On the Good Friday in 2006, when I wrote my poem, I was struck for the first time by the conviction that Jesus had really lived and really died.  That he was dead.  Using a meditation technique I had learned, where one explores an idea visually and allows it to unfold, I pictured myself sitting in meditation in Jesus' tomb, contemplating his lifeless body, waiting to see if there was the resurrection that is promised by Christianity.  It seems to me that this technique is Jungian in nature, involving allowing a thought to lead one to unexpected places in the unconscious.  In the meditation, I sat there until Easter morning and witnessed the fact that Jesus did not rise from the dead.  There was a peaceful silence in which I was allowed to grieve, not as a Christian, but as a human being facing the death of someone who believed in the power of love and forgiveness and taught those principles during his short life.  He didn't have to rise from the dead to make a lasting impression on me.  In the meditation, the finality of his death gave me permission to enter a grief journey which eventually confirmed my belief in "something." 

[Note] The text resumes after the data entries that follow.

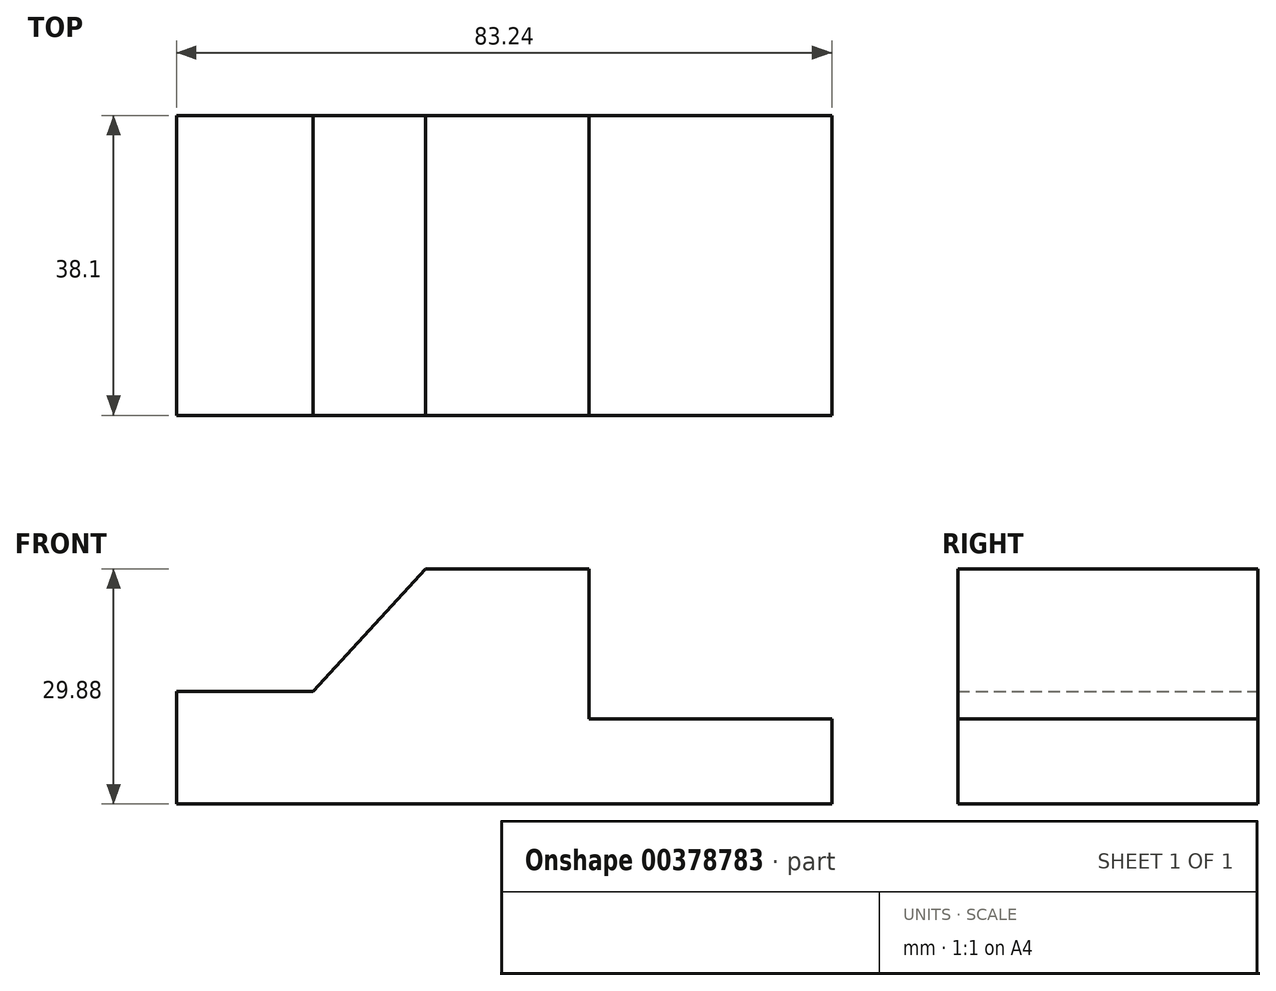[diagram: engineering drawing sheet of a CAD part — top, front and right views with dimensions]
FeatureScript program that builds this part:
annotation { "Feature Type Name" : "Feature", "Feature Type Description" : "" }
export const myFeature = defineFeature(function(context is Context, id is Id, definition is map)
    precondition{}
    {
        {
            var Q0;
            Q0=qCreatedBy(makeId("Front.planeOp"),FACE);
            var sketch = newSketch(context, id + "F0", { "sketchPlane" : qUnion([Q0])});
            skLineSegment(sketch, "E0", {"start": v(-31.61, 35.08) * mm, "end": v(-31.61, 49.37) * mm});
            skLineSegment(sketch, "E1", {"start": v(-31.61, 49.37) * mm, "end": v(-14.3, 49.37) * mm});
            skLineSegment(sketch, "E2", {"start": v(-14.3, 49.37) * mm, "end": v(0, 64.96) * mm});
            skLineSegment(sketch, "E3", {"start": v(0, 64.96) * mm, "end": v(20.79, 64.96) * mm});
            skLineSegment(sketch, "E4", {"start": v(20.79, 64.96) * mm, "end": v(20.79, 45.9) * mm});
            skLineSegment(sketch, "E5", {"start": v(20.79, 45.9) * mm, "end": v(51.63, 45.9) * mm});
            skLineSegment(sketch, "E6", {"start": v(51.63, 45.9) * mm, "end": v(51.63, 35.08) * mm});
            skLineSegment(sketch, "E7", {"start": v(51.63, 35.08) * mm, "end": v(-31.61, 35.08) * mm});
            skSolve(sketch);
        }
        {
            var Q0;
            Q0 = qSketchRegion(id + "F0", true);
            extrude(context, id + "F1", {"entities" : qUnion([Q0]), "depth" : 38.1 * mm});
        }
    });
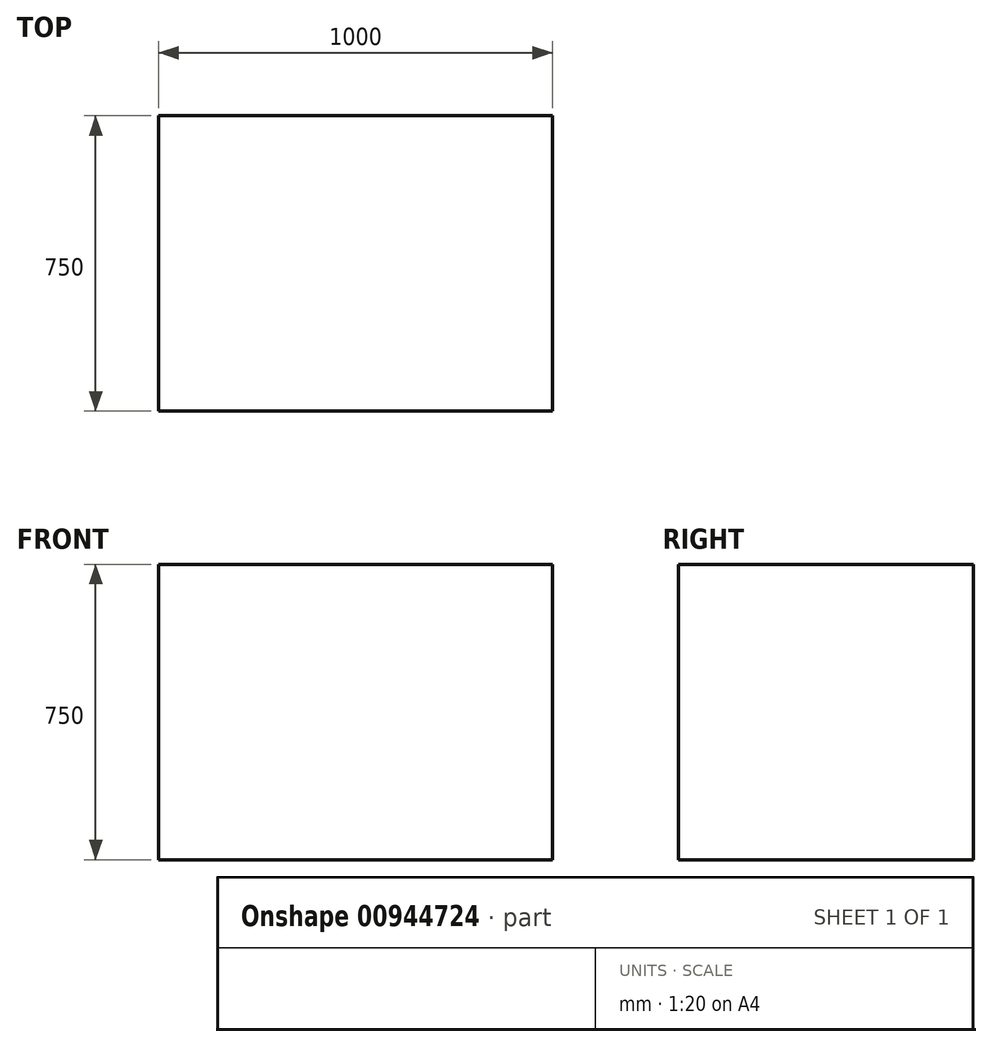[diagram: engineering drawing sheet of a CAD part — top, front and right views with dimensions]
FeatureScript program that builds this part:
annotation { "Feature Type Name" : "Feature", "Feature Type Description" : "" }
export const myFeature = defineFeature(function(context is Context, id is Id, definition is map)
    precondition{}
    {
        {
            var Q0;
            Q0=qCreatedBy(makeId("Top.planeOp"),FACE);
            var sketch = newSketch(context, id + "F0", { "sketchPlane" : qUnion([Q0])});
            skLineSegment(sketch, "E0.bottom", {"start": v(0, 0) * mm, "end": v(1000, 0) * mm});
            skLineSegment(sketch, "E0.top", {"start": v(0, -750) * mm, "end": v(1000, -750) * mm});
            skLineSegment(sketch, "E0.left", {"start": v(0, 0) * mm, "end": v(0, -750) * mm});
            skLineSegment(sketch, "E0.right", {"start": v(1000, 0) * mm, "end": v(1000, -750) * mm});
            skSolve(sketch);
        }
        {
            var Q0;
            Q0=makeQuery(id+"F0.imprint","IMPRINT",FACE,{"disambiguationData":[TD([[makeQuery(id+"F0.imprint","IMPRINT",EDGE,{"derivedFrom":sQuery(id+"F0.wireOp",EDGE,"E0.bottom")}),-1.0]])]});
            extrude(context, id + "F1", {"entities" : qUnion([Q0]), "depth" : 750 * mm, "offsetDistance" : 25 * mm});
        }
    });
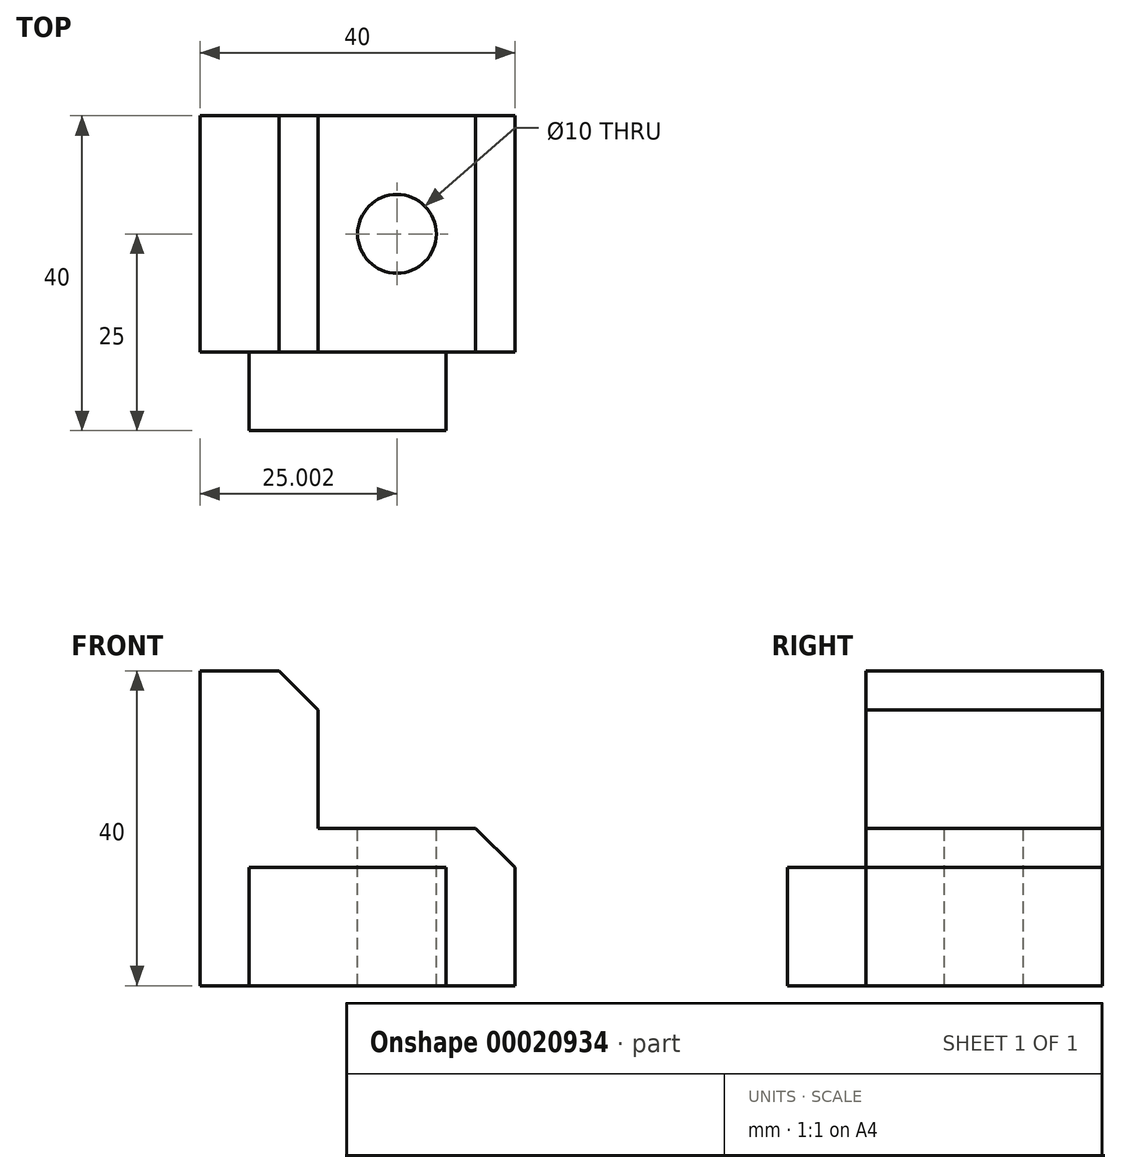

Is that a religion? Or something else?  

So many of the words that are attributed to Jesus, as recorded in the Gospels, sound to me like Zen koans.  One of Jesus' koans is:  

"Who do you think I am?"

To my ears, Jesus is saying, "It's up to you to decide." 

John Lennon decided this:

"Jesus was all right, but his disciples were thick and ordinary.  It's them twisting it that ruins it for me."

John Lennon also said:

"I'm not anti-God, anti-Christ, anti-religion."

On that Good Friday in 2006, because of an heartfelt experience in meditation -- not a theory, not a borrowed belief -- I decided that, for me, Jesus was someone who lived and taught about the power of love and forgiveness and then died an agonizing death in the company of two other equally suffering men.  As is the case with so many human beings throughout history, Jesus did not die without suffering.  I knew then that if my death involved suffering, I would not be suffering alone. I decided that Jesus, as I understood him through experience, left me with a peaceful silence in which I could grieve and know that I was not alone in my grief and also know that my grief would eventually heal me.  

In 2000, I wrote this poem which seems now to be a harbinger of the poem I wrote on Good Friday in 2006:

Evolution of Forgiveness

In this silence
I am looking for relief,
trusting grief,
loving the child never conceived,
loving all the shattered children
who dared not trust, love or grieve,
loving the silent holy night,
the wild blue sky of day,
the courage of redwood trees,
the beloved ocean, 
still mirroring our wild hearts,
calling to us:
Trust your grief.


Colette said...

Thank you for this. Reading it was just what I needed this morning.

The Solitary Walker said...

This is an extraordinarily beautiful, directly honest (as always) and significant post, Amanda. I would just like to recognise that here. I cannot write further — words have dried with me at the moment, as I am experiencing a very difficult and painful period in my life. But I do see the possibility of the end of grief, and the necessity, inevitability and, actually, the positivity of suffering. Thank you for this post, and, indeed, for your blog as a whole.

The Solitary Walker said...

Loved your recent 'up to me', 'frightened' post, too, by the way...

am said...

Colette -- Thank you for visiting and leaving a comment. Good to know that it spoke to you.

Robert -- Thank you for your ongoing presence here. Sorry to hear that you are going through a rough time in your life and that it has affected your ability to write. Sending good energy to you.